Chasse aux calandres


Je ne suis pas un Saïdeen, mais j'ai eu des activités professionnelles dans la région dans les années 50. Technico commercial à la Compagnie Algérienne de Tracteurs d'Oran, (concessionnaire Caterpillar, John Deere, etc.…), mon agent local était Diego Ségura qui avait sa forge dans l'immense cour de la famille Juan. Cet homme plein de bonté et d'énergie a probablement été le dernier à disposer d'un savoir-faire incomparable dans la fabrication de ces immenses chariots Hippo qui servaient surtout à la clientèle indigène. Mes clients avaient pour nom: Catroux, David Georges à Aïn el Hadjar dont le clos St Antoine était exporté en Suisse (peu de gens en avaient connaissance). J'avais aussi les Perrin, Garcia à Wagram (où j'ai chassé à la lampe et à la cloche les calandres qui venaient du sud), les frères Ruiz et bien d'autres dont les noms m'échappent. Comme je disposais d'une Peugeot 203, j'ai parfaitement connu et sympathisé avec le père Kauffmann, bel homme débonnaire et attachant. J'ai su que son fils était devenu vendeur Peugeot aux Grands Garages de la Sarthe.
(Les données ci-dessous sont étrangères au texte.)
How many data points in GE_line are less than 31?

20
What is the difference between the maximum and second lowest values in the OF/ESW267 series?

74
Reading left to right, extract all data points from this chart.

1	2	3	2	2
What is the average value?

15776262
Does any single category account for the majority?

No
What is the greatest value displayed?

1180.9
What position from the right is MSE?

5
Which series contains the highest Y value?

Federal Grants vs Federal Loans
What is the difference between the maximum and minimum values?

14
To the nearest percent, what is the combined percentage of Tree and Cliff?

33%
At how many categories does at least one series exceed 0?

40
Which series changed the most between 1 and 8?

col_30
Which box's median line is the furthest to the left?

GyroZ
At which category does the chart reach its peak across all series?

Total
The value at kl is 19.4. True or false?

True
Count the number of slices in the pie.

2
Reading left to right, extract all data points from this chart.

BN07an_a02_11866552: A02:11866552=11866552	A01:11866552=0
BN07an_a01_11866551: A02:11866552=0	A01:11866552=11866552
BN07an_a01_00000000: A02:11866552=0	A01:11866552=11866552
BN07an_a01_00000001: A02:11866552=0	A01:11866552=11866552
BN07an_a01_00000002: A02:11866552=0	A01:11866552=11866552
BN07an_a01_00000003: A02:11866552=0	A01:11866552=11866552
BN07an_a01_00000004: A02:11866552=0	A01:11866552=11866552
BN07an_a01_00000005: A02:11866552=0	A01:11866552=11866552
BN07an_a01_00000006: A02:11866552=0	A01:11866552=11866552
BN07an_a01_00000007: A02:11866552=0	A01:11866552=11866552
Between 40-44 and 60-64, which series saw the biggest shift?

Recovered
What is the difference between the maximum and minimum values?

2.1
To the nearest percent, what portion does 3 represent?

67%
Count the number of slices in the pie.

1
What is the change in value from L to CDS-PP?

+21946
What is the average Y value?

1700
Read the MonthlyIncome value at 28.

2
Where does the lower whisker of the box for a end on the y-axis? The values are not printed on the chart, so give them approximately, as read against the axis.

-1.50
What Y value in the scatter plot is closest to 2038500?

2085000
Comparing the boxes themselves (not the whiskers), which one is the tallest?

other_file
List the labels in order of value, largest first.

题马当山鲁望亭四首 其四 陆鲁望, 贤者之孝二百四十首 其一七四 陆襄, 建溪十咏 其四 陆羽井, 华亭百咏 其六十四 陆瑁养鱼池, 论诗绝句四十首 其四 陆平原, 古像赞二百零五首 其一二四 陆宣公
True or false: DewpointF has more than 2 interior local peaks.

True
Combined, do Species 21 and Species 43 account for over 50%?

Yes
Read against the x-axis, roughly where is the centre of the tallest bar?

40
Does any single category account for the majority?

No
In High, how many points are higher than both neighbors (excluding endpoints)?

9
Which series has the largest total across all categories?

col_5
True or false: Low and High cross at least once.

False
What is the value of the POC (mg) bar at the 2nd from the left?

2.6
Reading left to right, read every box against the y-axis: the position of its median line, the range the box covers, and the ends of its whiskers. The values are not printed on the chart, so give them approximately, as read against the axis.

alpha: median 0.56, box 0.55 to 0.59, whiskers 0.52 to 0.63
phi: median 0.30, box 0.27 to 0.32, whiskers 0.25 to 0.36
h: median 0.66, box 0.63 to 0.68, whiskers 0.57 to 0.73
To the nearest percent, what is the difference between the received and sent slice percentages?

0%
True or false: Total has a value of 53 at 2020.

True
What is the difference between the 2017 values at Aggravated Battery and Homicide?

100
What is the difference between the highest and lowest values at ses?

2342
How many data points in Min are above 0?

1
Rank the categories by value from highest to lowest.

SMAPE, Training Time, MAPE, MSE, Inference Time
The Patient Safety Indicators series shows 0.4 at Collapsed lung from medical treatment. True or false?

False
Pour ceux qui n'ont jamais pratiqué la "chasse aux calandres" sur les Hauts plateaux (ce n'est pas un gag), voici comment je l'ai pratiquée. A la fin des moissons en juillet et me trouvant avec Diego Ségura en compagnie des Pélégrin père et fils à Wagram, nous avions repéré au soleil couchant des nuées de calandres qui se posaient dans les chaumes. Afin de délimiter les aires de repos de ces volatiles, Diego et les Pélégrin avaient demandé, moyennant une petite pièce, à un petit "yaouled" du coin de rester en faction jusqu'à nuit noire; condition indispensable. Plus tard alors que l'obscurité était totale nous sommes arrivés sur les lieux avec une lampe à carbure et une cloche ou quelque chose y ressemblant. Au début, et méfiant de surcroît, j'ai cru à une grosse farce et me suis tenu en retrait.

La chasse ou plutôt le ramassage des oiseaux à débuté avec le lancinant tintement de la cloche à un rythme approprié; le but étant de couvrir le bruit de nos pas et d'anesthésier leurs réflexes à s'enfuir. La lampe à carbure était obligatoire car dégageant une lueur uniforme et la lampe torche était exclue pour ce genre d'expédition. Il ne nous restait plus qu'à cueillir ces oiseaux et de les enfouir "fissa" dans les sacs de farine que nous portions sur le côté. Il suffisait de très peu de temps pour remplir et traîner ces sacs pleins à raz bord jusqu'à la voiture. Ramenant à Oran une partie de ma chasse j'en avais distribué à tout l'immeuble ou j'habitais et promis à ma mère de ne plus lui apporter de calandres, et lui éviter la corvée du plumage. Il y a maintenant près de cinquante ans que je me suis livré à cet exercice et mes souvenirs sont toujours présents dans mon coeur. Nostalgie, nostalgie quand tu nous tiens.